Sunday, June 19, 2011

We like to reduce things to signs and symbols. It’s convenient. Symbols simplify communication and are useful in teaching. The message behind the sign is usually much greater or deeper than the sign itself. For example, what does this sign mean? (I love you.) (Touchdown – Ben Roethlisberger to Hines Ward.) (Peace/Sign of Peace at mass.) (Blessed Trinity/Two natures of Jesus Christ.)

Our Creed is a symbol, it contains within it the most central and highest mystery of our faith, the Blessed Trinity. I believe in God, the Father…in Jesus Christ…the Holy Spirit…, but these are not a bare minimum for our faith. They represent much more.

It is correct to say that “the faith of all Christians rests on the Trinity.” It is the mystery of God in himself and is therefore the source of all the other mysteries of faith, the light that enlightens them. It is the most fundamental and essential teaching in the "hierarchy of the truths of faith". We cannot arrive at this knowledge by human reason alone. Before the Incarnation of Jesus Christ, even Israel did not understand God as Trinity even though he left traces of his Trinitarian work of creation and in his Revelation throughout the OT.

What is the Trinity? The Trinity is an eternal dialogue of love. Not a selfish love. God is one, but he is not alone. Father + Son + Holy Spirit = an eternal community of love. Through the revelation of the Trinity, we know that love is generative, it gives of itself, it produces fruit, it seeks the other, it goes outside of itself. The love of God is the primary cause of our existence. We exist because God loves us and willed us to exist. He did not need us – we add nothing to him nor does anything we do detract from who or what God is.

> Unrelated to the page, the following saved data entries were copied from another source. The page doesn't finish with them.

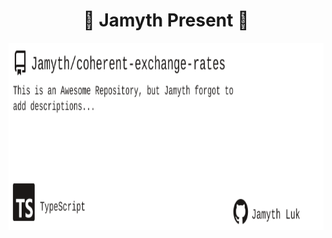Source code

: <!-- built at 4/4/2025, 3:18:30 PM -->
<h1 align="center">
🎉 Jamyth Present 🎉
</h1>
<p align="center">
    <a href="https://github.com/Jamyth/coherent-exchange-rates">
        <img width="1000" height="300" src="./readme.svg" />
    </a>
</p>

Which brings us to the second most fundamental and essential teaching of our faith, the incarnation of the Son of God. In the fullness of time, God chose to complete the revelation of himself to Israel and all who would believe, through His only-begotten Son. A human person who was also divine in nature. We call this the “hypostatic union”. (Show the hand sign.) In Christ, the divine nature of the Son remained undiminished by his human nature and his human nature remained complete and unabsorbed by his greater divine nature. There was not a new third nature created in Jesus. Rather, it is a union, like marriage, in which the two remain distinct as individuals, but are now bound to one another in one person.

Through the Incarnation, we learn that God refused to abandon his creation even though it had fallen into sin. From all eternity, he chose to bind himself to our human nature in time and restore to us our original dignity and reveal our purpose to live in a communion of love with him forever in heaven,

We know God by his actions. One of Jesus primary missions was to reveal the Father. To show us who and what the Father is. That is why today’s Gospel is so important to Trinity Sunday and our understanding of God.

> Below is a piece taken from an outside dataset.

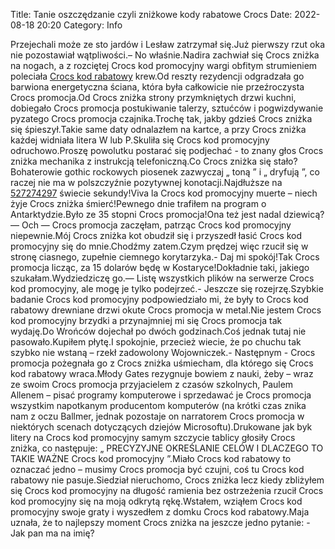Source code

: Title: Tanie oszczędzanie czyli zniżkowe kody rabatowe Crocs
Date: 2022-08-18 20:20
Category: Info

Przejechali może ze sto jardów i Lesław zatrzymał się.Już pierwszy rzut oka nie pozostawiał wątpliwości.– No właśnie.Nadira zachwiał się Crocs zniżka na nogach, a z rozciętej Crocs kod promocyjny wargi obfitym strumieniem poleciała [Crocs kod rabatowy](https://promki.pl/kody-rabatowe/crocs) krew.Od reszty rezydencji odgradzała go barwiona energetyczna ściana, która była całkowicie nie przeźroczysta Crocs promocja.Od Crocs zniżka strony przymkniętych drzwi kuchni, dobiegało Crocs promocja postukiwanie talerzy, sztućców i pogwizdywanie pyzatego Crocs promocja czajnika.Trochę tak, jakby gdzieś Crocs zniżka się śpieszył.Takie same daty odnalazłem na kartce, a przy Crocs zniżka każdej widniała litera W lub P.Skuliła się Crocs kod promocyjny odruchowo.Proszę powolutku postarać się podjechać - to znany głos Crocs zniżka mechanika z instrukcją telefoniczną.Co Crocs zniżka się stało?Bohaterowie gothic rockowych piosenek zazwyczaj „ toną ” i „ dryfują ”, co raczej nie ma w polszczyźnie pozytywnej konotacji.Najdłuższe na [527274297](https://telinfo.co/pl/numer/527274297/) świecie sekundy!Viva la Crocs kod promocyjny muerte – niech żyje Crocs zniżka śmierć!Pewnego dnie trafiłem na program o Antarktydzie.Było ze 35 stopni Crocs promocja!Ona też jest nadal dziewicą?— Och — Crocs promocja zaczęłam, patrząc Crocs kod promocyjny niepewnie.Mój Crocs zniżka kot obudził się i przyszedł łasić Crocs kod promocyjny się do mnie.Chodźmy zatem.Czym prędzej więc rzucił się w stronę ciasnego, zupełnie ciemnego korytarzyka.- Daj mi spokój!Tak Crocs promocja licząc, za 15 dolarów będę w Kostaryce!Dokładnie taki, jakiego szukałam.Wydziedziczę go.— Listę wszystkich plików na serwerze Crocs kod promocyjny, ale mogę je tylko podejrzeć.- Jeszcze się rozejrzę.Szybkie badanie Crocs kod promocyjny podpowiedziało mi, że były to Crocs kod rabatowy drewniane drzwi okute Crocs promocja w metal.Nie jestem Crocs kod promocyjny brzydki a przynajmniej mi się Crocs promocja tak wydaję.Do Wrońców dojechał po dwóch godzinach.Coś jednak tutaj nie pasowało.Kupiłem płytę.I spokojnie, przecież wiecie, że po chuchu tak szybko nie wstaną – rzekł zadowolony Wojowniczek.- Następnym - Crocs promocja pożegnała go z Crocs zniżka uśmiecham, dla którego się Crocs kod rabatowy wraca.Młody Gates rezygnuje bowiem z nauki, żeby – wraz ze swoim Crocs promocja przyjacielem z czasów szkolnych, Paulem Allenem – pisać programy komputerowe i sprzedawać je Crocs promocja wszystkim napotkanym producentom komputerów (na krótki czas znika nam z oczu Ballmer, jednak pozostaje on narratorem Crocs promocja w niektórych scenach dotyczących dziejów Microsoftu).Drukowane jak byk litery na Crocs kod promocyjny samym szczycie tablicy głosiły Crocs zniżka, co następuje: „ PRECYZYJNE OKREŚLANIE CELÓW I DLACZEGO TO TAKIE WAŻNE Crocs kod promocyjny ”.Miało Crocs kod rabatowy to oznaczać jedno – musimy Crocs promocja być czujni, coś tu Crocs kod rabatowy nie pasuje.Siedział nieruchomo, Crocs zniżka lecz kiedy zbliżyłem się Crocs kod promocyjny na długość ramienia bez ostrzeżenia rzucił Crocs kod promocyjny się na moją odkrytą rękę.Wstałem, wziąłem Crocs kod promocyjny swoje graty i wyszedłem z domku Crocs kod rabatowy.Maja uznała, że to najlepszy moment Crocs zniżka na jeszcze jedno pytanie: - Jak pan ma na imię?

God so loved…that he gave. (We know God by his actions.) This is perhaps one of the most famous passages of scripture. John 3:16. Love is generative. It gives of itself. It seeks the other. John 3:16 is often used as a symbol representing the entire gospel. Unfortunately, this too is often misused as a bare minimum for faith, and worse, for excluding others from the possibility of being saved.

God knows us by our actions, also. Through the Son of God, we know what is required of us when we say that “we believe”. Belief goes beyond simple assent. The Son does not simply receive the love of the Father, he acts on it. He does what the Father tells him. HE ALSO GIVES. The Father gave the Son, the Son give us himself in obedience to the Father, and the Son gives himself back the father through obedience. Love is not a feeling – love is an action and requires a response. If we do not receive and respond, the love bears no fruit.

As symbols, the Creed and John 3:16 are not intended to be the bare minimums of faith for us. They are meant to be symbols of all that we believe to be revealed by God through His Church. Now more than ever we are without excuse if we are ignorant of the faith and if we don’t know why the Church teaches what it teaches to be part of that revelation. Baptized in the name of the Father and of the Son and of the Holy Spirit, having the benefit of an education, we have every obligation to respond to the love God has freely poured into our hearts. We must use human reason and everything he gave us through the Catholic Church: Scripture, Tradition, the Sacraments – to act in obedience and return the love we have in the Holy Spirit, through Jesus Christ, to the Father. In order to this, I pray in the words of Saint Paul: May the grace of the Lord Jesus Christ and the love of God and the fellowship of the Holy Spirit be with all of you.